As I drove to her office, I had a moment of consciousness, a brief second when I connected to that part of me that still feels alive. As I was turning the corner from one street to the next, I realized that at some point in my life, I learned to drive. It wasn't inherent knowledge. Someone taught me. And I practiced, and I learned to feel comfortable driving, even in major cities.

She encouraged me to remember I can take the wheel with this addiction also.

"Honesty is the only way out."

5 comments:

Anonymous said...

Wow! What a post!!

MargauxMeade said...

I have to agree with your therapist that all the things your husband doesn't know are already hurting him. They're hurting him in your lack of intimacy as a couple AND, most importantly, they're hurting him in the sense that not knowing how bad it's gotten is enabling him to continue in his workaholism. Think of it in terms of your codependency to his addiction. Just like you have to keep hurting until you stop, so does he. Sometimes we have to do things that hurt people not only for our own good, but for theirs as well. Telling him is not selfish, it's loving.

The Traveler said...

12 step programs don't require that you be completely transparent and expose everything to other parties, especially when it could do them harm.

They do require that you be willing to do whatever it takes to achieve sobriety and be completely transparent and honest with oneself.

You will have to work on what will provide you with your own personal authenticity, and balance it against the possible harm to others in disclosure.

One of the journeys for many folks in recovery is learning the greys and abandoning the black and white paradigm.

In the end, do what will make you the best person, and that will ripple out to those closest to you.

Sending encouragement,

The Traveler

The Traveler said...

I will add that I have a close friend who was in charge of special ops in a gulf war. In the course of his "work," he engaged in atrocities.
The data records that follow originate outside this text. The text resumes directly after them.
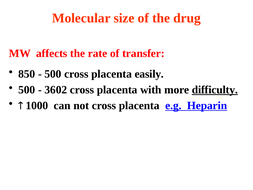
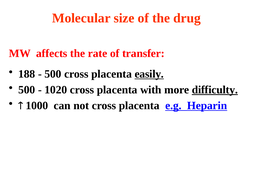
850: 850 -> 188
easily underline: none -> present
3602: 3602 -> 1020
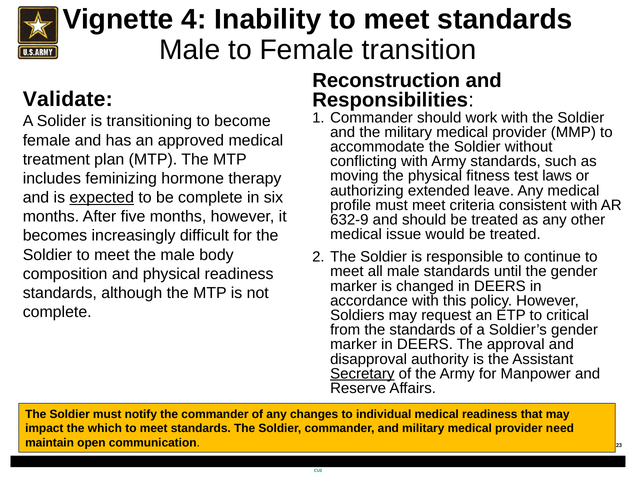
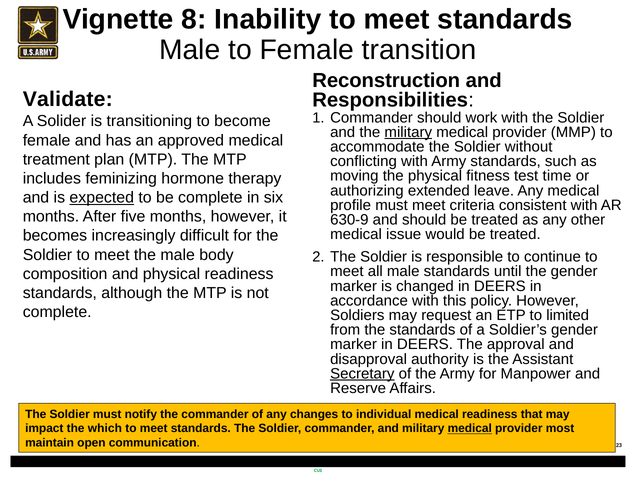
4: 4 -> 8
military at (408, 132) underline: none -> present
laws: laws -> time
632-9: 632-9 -> 630-9
critical: critical -> limited
medical at (470, 429) underline: none -> present
need: need -> most
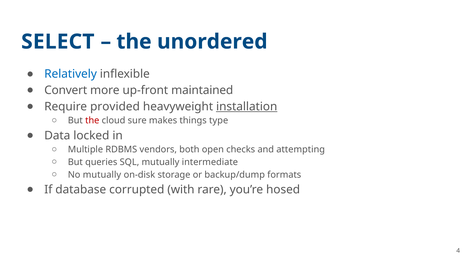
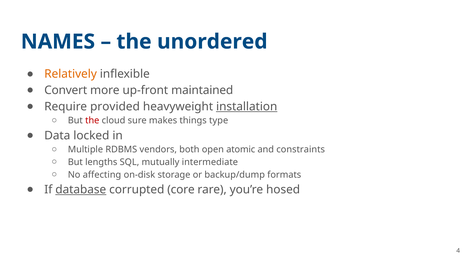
SELECT: SELECT -> NAMES
Relatively colour: blue -> orange
checks: checks -> atomic
attempting: attempting -> constraints
queries: queries -> lengths
No mutually: mutually -> affecting
database underline: none -> present
with: with -> core
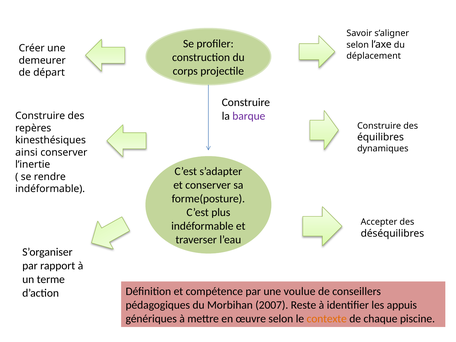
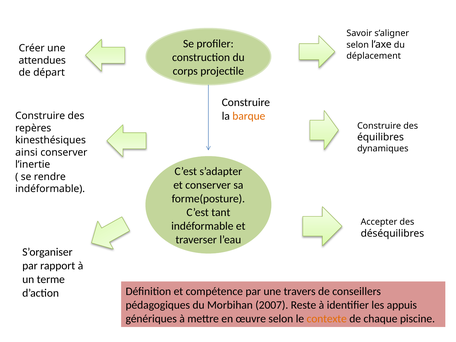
demeurer: demeurer -> attendues
barque colour: purple -> orange
plus: plus -> tant
voulue: voulue -> travers
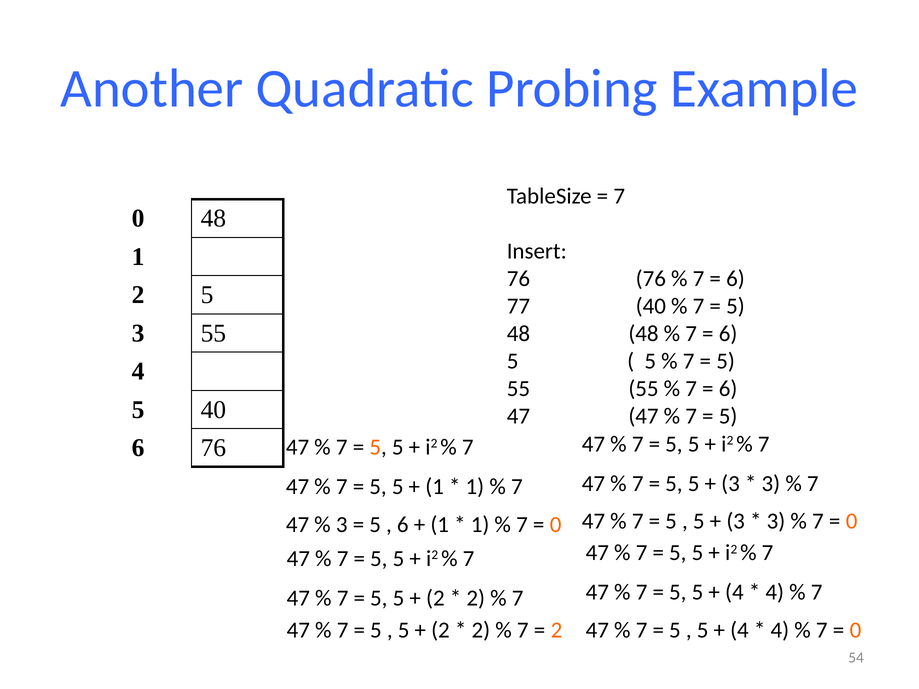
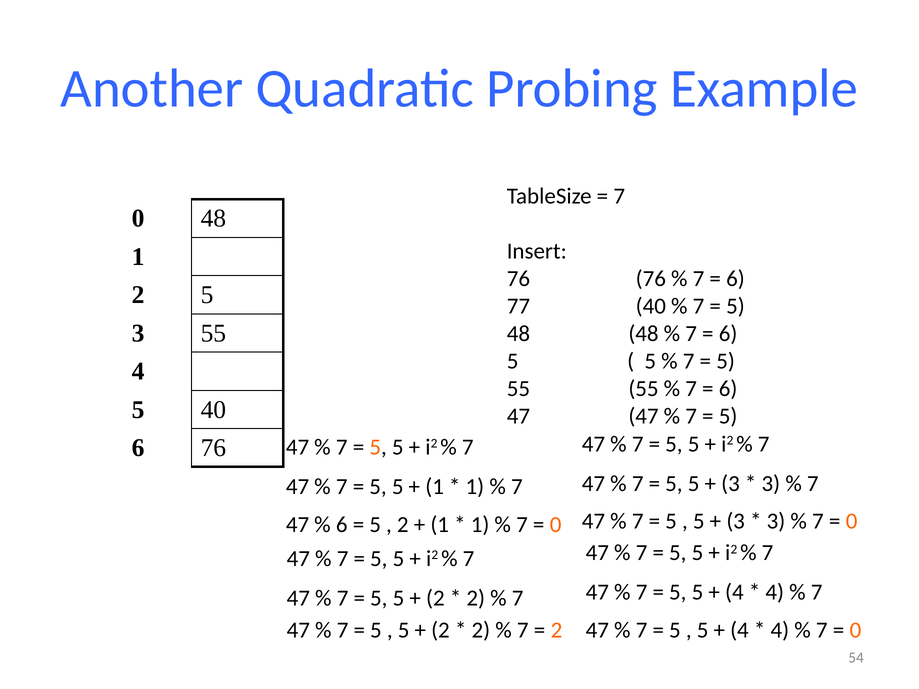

He has chosen never to disclose the details of these things to his wife, children, colleagues, or anyone except the professionals.

However, he does do what he needs to process this history of his and work toward healing and mental health.

Disclosure is definitely a grey area when egregious harm could come to those on the receiving end.

This is not an indication of what I think you should do concerning your disclosures, but rather a statement that you might wish to allow yourself the greys and not force yourself in the blacks and whites as you work through this issue with your trusted professional(s).

TT

Mark said...

Powerful stuff. Thanks for sharing this, Rae. I don't know whether complete honesty is or is not the answer, but I have read that in recovery from abuse, there is a wall of fear to break through, and that the fear disappears when you come through the other side...

I wonder if you and my wife are facing similar issues, only where you have acted out, she has acted in -- shutting down and closing off her sexuality entirely.